How a Callable CD Affects You

Callable CDs are Certificates of Deposits that typically have a high yield associated with them. However, these CDs have a call provision which allows the bank the option to call back or mature the CD early if holding your deposit is no longer beneficial. Unfortunately, this call option can only be exercised by the issuing bank and only after the call date has passed.

For example:

You purchase a $50,000.00 CD with a rate of 5.5% paying interest semi-annually with an actual/360 day count and final maturity ending in 20 years that is callable after 2 years. Three years into the life of your CD rates drop drastically to 3.5%. Your bank realizes they can now have the use of $50,000.00 at a rate of 3.5%, so they will exercise the call option. Your bank will mature your CD and now you are out an additional 17 years worth of interest at a rate of 5.5%. You always have the option to purchase another CD but you still lose out on the 2.0% you could have earned with your previous deposit. Anyway you look at it you lose out on potential earnings.

The flip side of this is if rates increase during the life of your CD, you can terminate your CD early, however you will do so with a penalty that is determined by your bank. Meaning, you could stand to come out with less accrued interest or even less on your principle deposit at the time of maturity. Again, you stand to lose a little, on the other hand you will make it up by purchasing another CD at the new higher rate.
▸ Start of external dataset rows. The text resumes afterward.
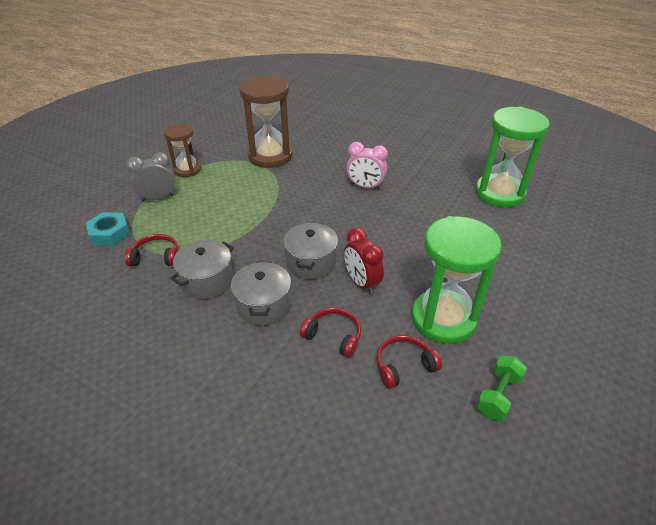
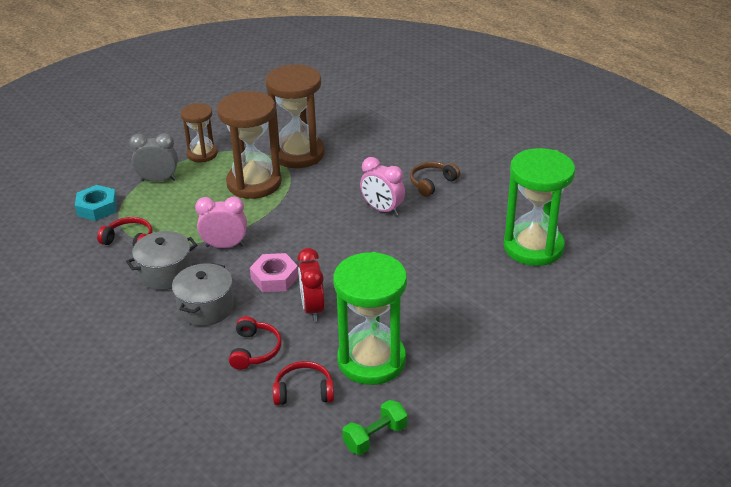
camera: 20 degrees right, 5 degrees down
grey pot [283,222,338,280] -> pink nut [250,253,299,292]
red headphones [300,307,361,358] -> red headphones turned 45 degrees clockwise [229,316,282,370]
none -> pink clock [195,196,247,248]
none -> brown hourglass [217,91,282,199]
none -> brown headphones [410,162,460,197]

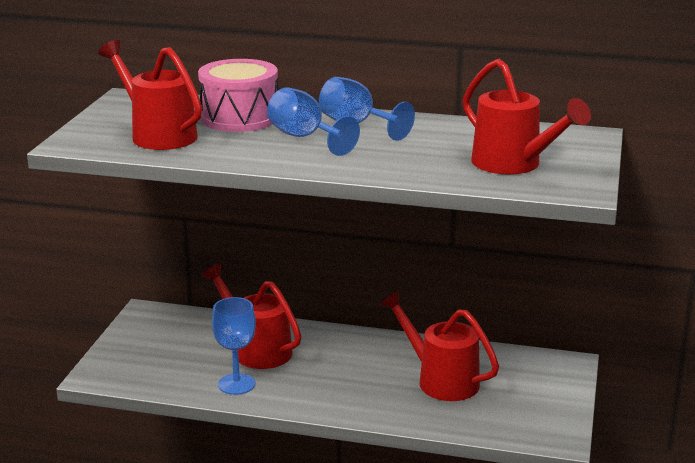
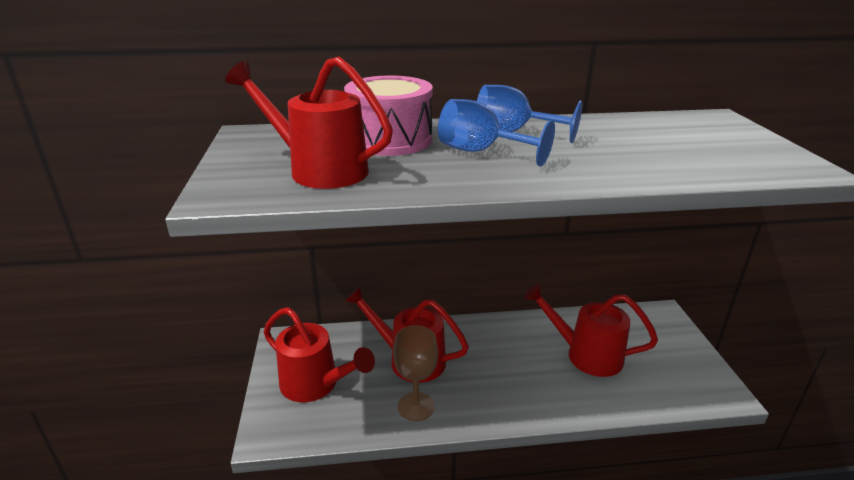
camera: 20 degrees left, 5 degrees up
blue goblet [212,297,256,395] -> brown goblet [393,325,438,421]
red watering can [463,59,591,174] -> red watering can moved to [264,307,375,402]

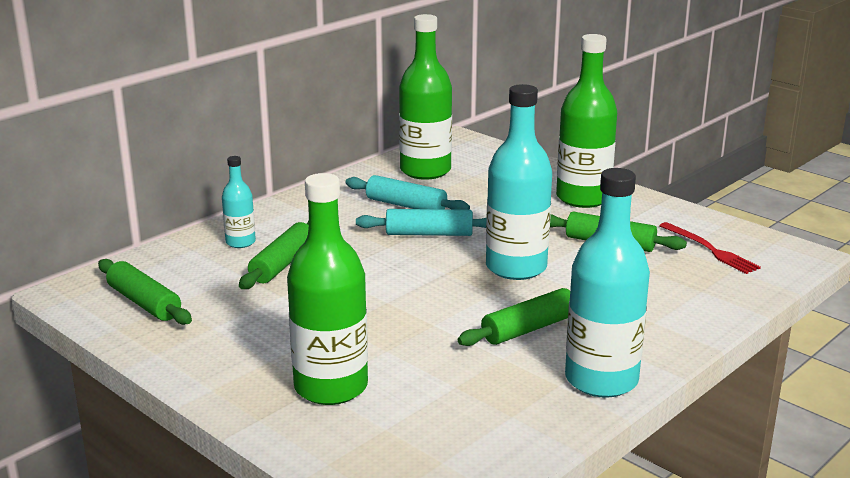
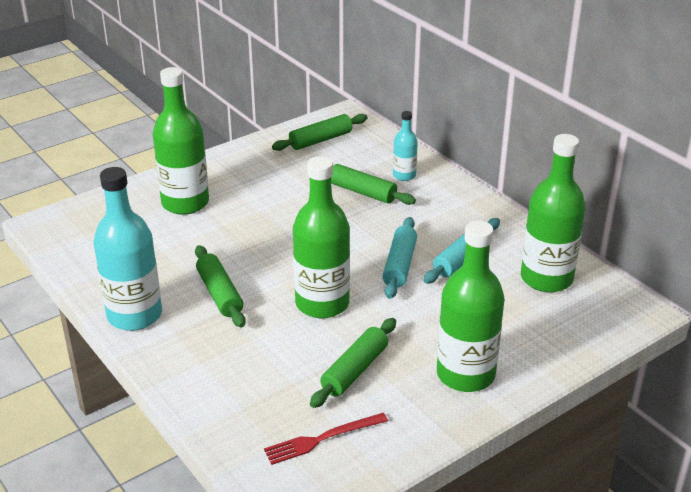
camera: 100 degrees right, 10 degrees up
turquoise bottle [486,84,552,280] -> green bottle [293,156,350,318]

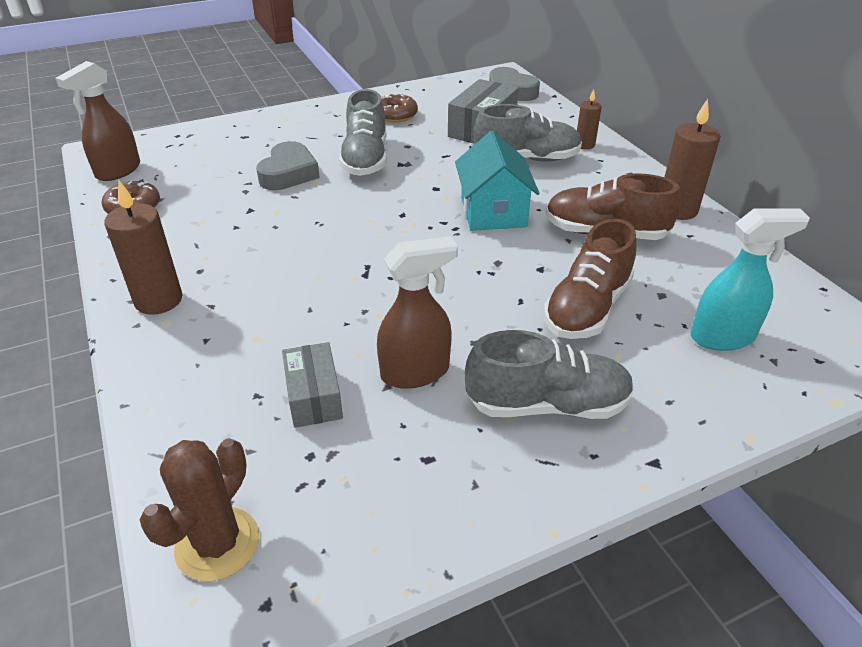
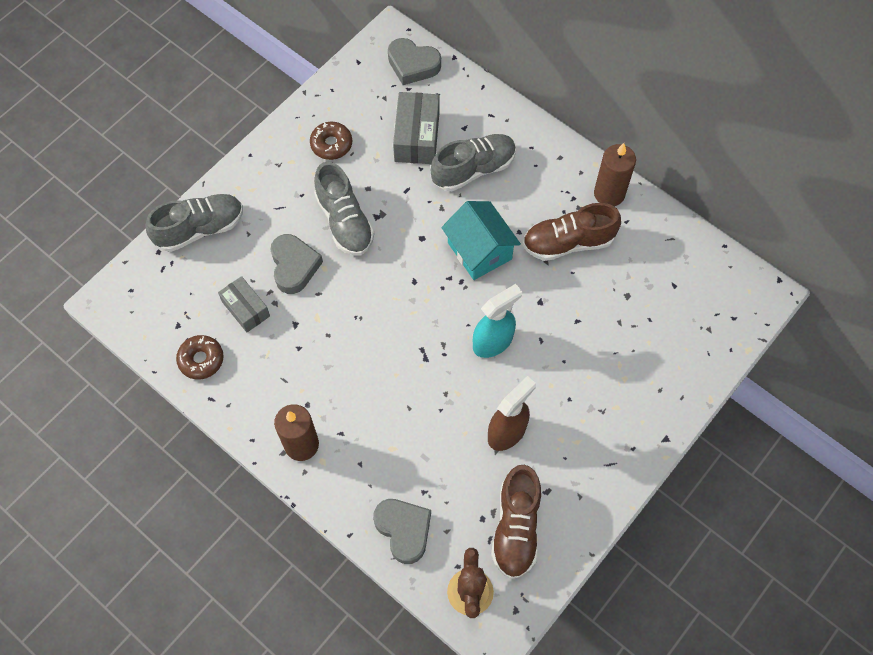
camera: 25 degrees left, 25 degrees up
brown spray bottle [55,61,140,181] -> none
grey box [282,342,343,428] -> grey box moved to [218,276,270,332]
grey shoe [465,330,634,419] -> grey shoe moved to [145,194,243,252]
brown shoe [544,219,636,339] -> brown shoe moved to [491,465,541,579]
brown candle [577,89,602,150] -> none
turquoise spray bottle [691,208,810,351] -> turquoise spray bottle moved to [473,284,522,358]
none -> grey heart [373,499,431,564]

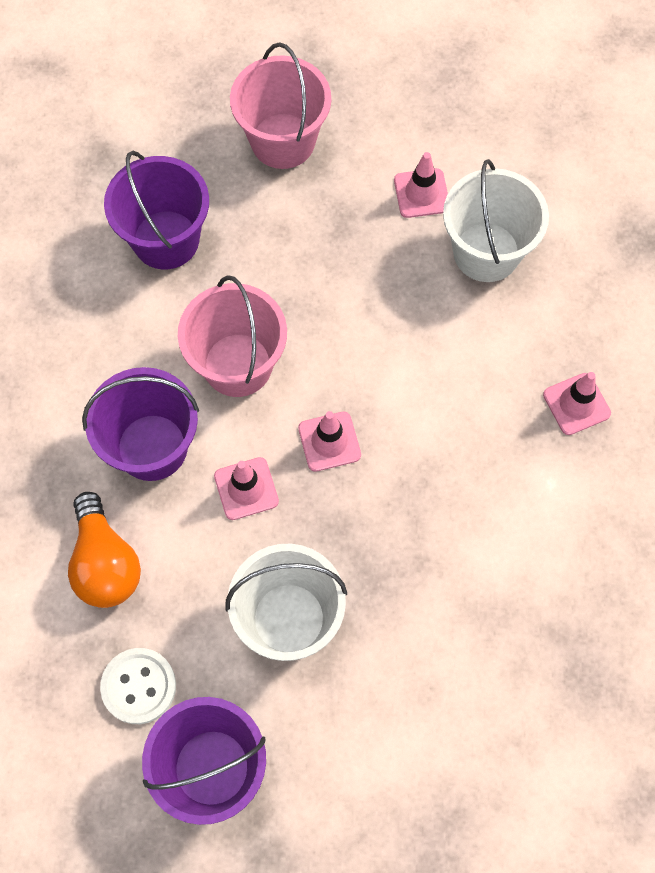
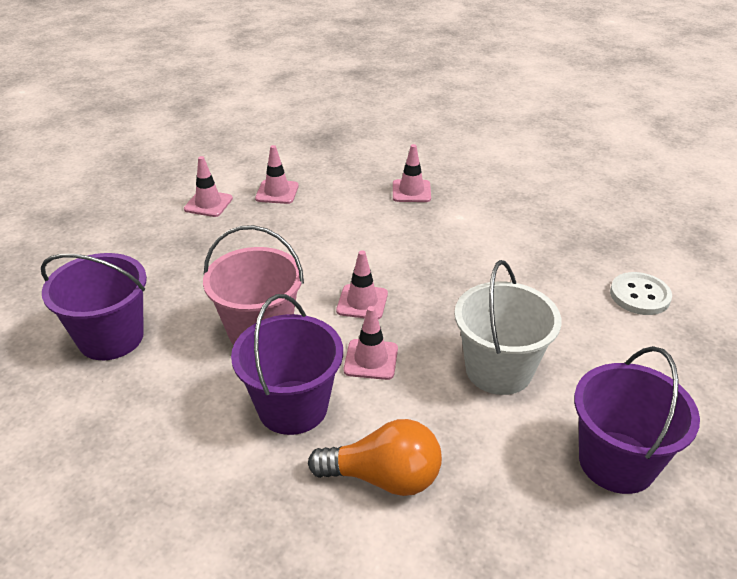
camera: 65 degrees left, 30 degrees down
white button [100,648,176,724] -> white button moved to [610,272,672,315]
pink bucket [230,43,331,169] -> none
white bucket [443,159,549,282] -> pink traffic cone [255,145,299,204]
Another issue with callable CDs is that the call date is often confused for the maturity date. To curtail such confusion have your broker or dealer explain the exact terms of your CD to you before you finalize the terms. I recommend also going as far as requesting documentation to be sent to you clearly defining the details such as:

• Principal/Par (the amount you deposit)

• Rate

• Yield

• Call date and explanation of what this means to you

• Maturity date

• Day Count

• Coupon Payment cycle

Conclusion

This information along with any other bank disclosures will keep you informed and will help you to stay on top of your investment. In addition, pay attention to current market rates, if you notice rates dropping after your call date, anticipate your bank maturing your CD and plan accordingly. It is still worthwhile to take advantage of high yield callable CDs. Just pay attention by monitoring the market and make a plan for your money in the event the bank calls your CD.